● **Your assignment**
Your task is to output the entries below word for word.

[Opening Given information section]

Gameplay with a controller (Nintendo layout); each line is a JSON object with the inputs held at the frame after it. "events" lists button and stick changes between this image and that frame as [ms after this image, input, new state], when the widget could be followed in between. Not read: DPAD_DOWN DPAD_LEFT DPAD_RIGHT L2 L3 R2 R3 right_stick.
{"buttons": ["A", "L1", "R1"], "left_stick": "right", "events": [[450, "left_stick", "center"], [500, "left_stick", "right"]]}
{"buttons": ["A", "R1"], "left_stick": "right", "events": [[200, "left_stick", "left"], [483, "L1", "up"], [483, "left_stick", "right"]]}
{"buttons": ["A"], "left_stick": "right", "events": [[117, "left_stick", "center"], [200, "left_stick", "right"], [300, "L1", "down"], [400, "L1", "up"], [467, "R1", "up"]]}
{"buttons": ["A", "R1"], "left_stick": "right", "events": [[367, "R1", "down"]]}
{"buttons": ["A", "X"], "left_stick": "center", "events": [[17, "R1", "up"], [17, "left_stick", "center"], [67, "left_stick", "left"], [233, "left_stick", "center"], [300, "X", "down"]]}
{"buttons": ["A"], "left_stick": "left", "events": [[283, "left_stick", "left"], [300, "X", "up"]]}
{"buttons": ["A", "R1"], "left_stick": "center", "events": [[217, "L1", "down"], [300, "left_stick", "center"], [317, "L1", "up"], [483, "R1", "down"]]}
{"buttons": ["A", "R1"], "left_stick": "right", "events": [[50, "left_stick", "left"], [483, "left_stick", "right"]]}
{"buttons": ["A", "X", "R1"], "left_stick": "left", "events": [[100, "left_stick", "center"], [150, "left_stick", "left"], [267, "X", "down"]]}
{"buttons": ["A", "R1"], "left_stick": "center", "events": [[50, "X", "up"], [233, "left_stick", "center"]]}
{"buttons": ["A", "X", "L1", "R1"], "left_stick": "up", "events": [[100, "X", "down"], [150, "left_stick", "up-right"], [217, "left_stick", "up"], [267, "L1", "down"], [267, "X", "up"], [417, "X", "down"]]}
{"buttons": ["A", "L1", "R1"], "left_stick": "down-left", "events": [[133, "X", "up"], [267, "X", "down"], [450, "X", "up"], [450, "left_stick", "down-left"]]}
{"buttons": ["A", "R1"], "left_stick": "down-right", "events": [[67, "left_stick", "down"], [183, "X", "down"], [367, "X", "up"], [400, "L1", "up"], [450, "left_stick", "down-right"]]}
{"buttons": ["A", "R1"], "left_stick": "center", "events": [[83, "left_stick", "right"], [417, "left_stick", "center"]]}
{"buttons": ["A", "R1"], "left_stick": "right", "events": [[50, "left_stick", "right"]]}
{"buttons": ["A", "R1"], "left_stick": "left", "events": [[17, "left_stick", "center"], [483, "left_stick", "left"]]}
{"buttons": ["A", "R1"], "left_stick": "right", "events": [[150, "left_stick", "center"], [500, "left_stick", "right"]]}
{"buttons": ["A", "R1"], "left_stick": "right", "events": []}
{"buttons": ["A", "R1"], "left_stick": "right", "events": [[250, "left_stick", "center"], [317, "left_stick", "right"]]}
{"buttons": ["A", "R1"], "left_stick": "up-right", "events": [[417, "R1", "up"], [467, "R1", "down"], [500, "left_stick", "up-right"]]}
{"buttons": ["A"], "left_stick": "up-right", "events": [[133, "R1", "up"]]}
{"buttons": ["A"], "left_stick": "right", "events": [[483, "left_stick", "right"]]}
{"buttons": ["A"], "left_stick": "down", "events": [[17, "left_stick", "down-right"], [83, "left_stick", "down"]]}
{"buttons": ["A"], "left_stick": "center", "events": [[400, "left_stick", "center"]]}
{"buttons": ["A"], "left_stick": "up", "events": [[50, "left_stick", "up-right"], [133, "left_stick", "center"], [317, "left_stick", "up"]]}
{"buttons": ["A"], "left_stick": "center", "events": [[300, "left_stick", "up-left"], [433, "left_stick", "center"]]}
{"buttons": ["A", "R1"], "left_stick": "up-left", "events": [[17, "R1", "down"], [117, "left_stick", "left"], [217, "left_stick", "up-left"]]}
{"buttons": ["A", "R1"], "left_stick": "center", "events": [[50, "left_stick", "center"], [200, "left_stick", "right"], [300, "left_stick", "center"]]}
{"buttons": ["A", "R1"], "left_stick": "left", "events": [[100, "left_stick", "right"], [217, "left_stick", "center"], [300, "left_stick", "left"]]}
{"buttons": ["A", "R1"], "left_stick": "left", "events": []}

[Closing Given information section]

● **Exercise answer**
Gameplay with a controller (Nintendo layout); each line is a JSON object with the inputs held at the frame after it. "events" lists button and stick changes between this image and that frame as [ms after this image, input, new state], when the widget could be followed in between. Not read: DPAD_DOWN DPAD_LEFT DPAD_RIGHT L2 L3 R2 R3 right_stick.
{"buttons": ["A", "L1", "R1"], "left_stick": "right", "events": [[450, "left_stick", "center"], [500, "left_stick", "right"]]}
{"buttons": ["A", "R1"], "left_stick": "right", "events": [[200, "left_stick", "left"], [483, "L1", "up"], [483, "left_stick", "right"]]}
{"buttons": ["A"], "left_stick": "right", "events": [[117, "left_stick", "center"], [200, "left_stick", "right"], [300, "L1", "down"], [400, "L1", "up"], [467, "R1", "up"]]}
{"buttons": ["A", "R1"], "left_stick": "right", "events": [[367, "R1", "down"]]}
{"buttons": ["A", "X"], "left_stick": "center", "events": [[17, "R1", "up"], [17, "left_stick", "center"], [67, "left_stick", "left"], [233, "left_stick", "center"], [300, "X", "down"]]}
{"buttons": ["A"], "left_stick": "left", "events": [[283, "left_stick", "left"], [300, "X", "up"]]}
{"buttons": ["A", "R1"], "left_stick": "center", "events": [[217, "L1", "down"], [300, "left_stick", "center"], [317, "L1", "up"], [483, "R1", "down"]]}
{"buttons": ["A", "R1"], "left_stick": "right", "events": [[50, "left_stick", "left"], [483, "left_stick", "right"]]}
{"buttons": ["A", "X", "R1"], "left_stick": "left", "events": [[100, "left_stick", "center"], [150, "left_stick", "left"], [267, "X", "down"]]}
{"buttons": ["A", "R1"], "left_stick": "center", "events": [[50, "X", "up"], [233, "left_stick", "center"]]}
{"buttons": ["A", "X", "L1", "R1"], "left_stick": "up", "events": [[100, "X", "down"], [150, "left_stick", "up-right"], [217, "left_stick", "up"], [267, "L1", "down"], [267, "X", "up"], [417, "X", "down"]]}
{"buttons": ["A", "L1", "R1"], "left_stick": "down-left", "events": [[133, "X", "up"], [267, "X", "down"], [450, "X", "up"], [450, "left_stick", "down-left"]]}
{"buttons": ["A", "R1"], "left_stick": "down-right", "events": [[67, "left_stick", "down"], [183, "X", "down"], [367, "X", "up"], [400, "L1", "up"], [450, "left_stick", "down-right"]]}
{"buttons": ["A", "R1"], "left_stick": "center", "events": [[83, "left_stick", "right"], [417, "left_stick", "center"]]}
{"buttons": ["A", "R1"], "left_stick": "right", "events": [[50, "left_stick", "right"]]}
{"buttons": ["A", "R1"], "left_stick": "left", "events": [[17, "left_stick", "center"], [483, "left_stick", "left"]]}
{"buttons": ["A", "R1"], "left_stick": "right", "events": [[150, "left_stick", "center"], [500, "left_stick", "right"]]}
{"buttons": ["A", "R1"], "left_stick": "right", "events": []}
{"buttons": ["A", "R1"], "left_stick": "right", "events": [[250, "left_stick", "center"], [317, "left_stick", "right"]]}
{"buttons": ["A", "R1"], "left_stick": "up-right", "events": [[417, "R1", "up"], [467, "R1", "down"], [500, "left_stick", "up-right"]]}
{"buttons": ["A"], "left_stick": "up-right", "events": [[133, "R1", "up"]]}
{"buttons": ["A"], "left_stick": "right", "events": [[483, "left_stick", "right"]]}
{"buttons": ["A"], "left_stick": "down", "events": [[17, "left_stick", "down-right"], [83, "left_stick", "down"]]}
{"buttons": ["A"], "left_stick": "center", "events": [[400, "left_stick", "center"]]}
{"buttons": ["A"], "left_stick": "up", "events": [[50, "left_stick", "up-right"], [133, "left_stick", "center"], [317, "left_stick", "up"]]}
{"buttons": ["A"], "left_stick": "center", "events": [[300, "left_stick", "up-left"], [433, "left_stick", "center"]]}
{"buttons": ["A", "R1"], "left_stick": "up-left", "events": [[17, "R1", "down"], [117, "left_stick", "left"], [217, "left_stick", "up-left"]]}
{"buttons": ["A", "R1"], "left_stick": "center", "events": [[50, "left_stick", "center"], [200, "left_stick", "right"], [300, "left_stick", "center"]]}
{"buttons": ["A", "R1"], "left_stick": "left", "events": [[100, "left_stick", "right"], [217, "left_stick", "center"], [300, "left_stick", "left"]]}
{"buttons": ["A", "R1"], "left_stick": "left", "events": []}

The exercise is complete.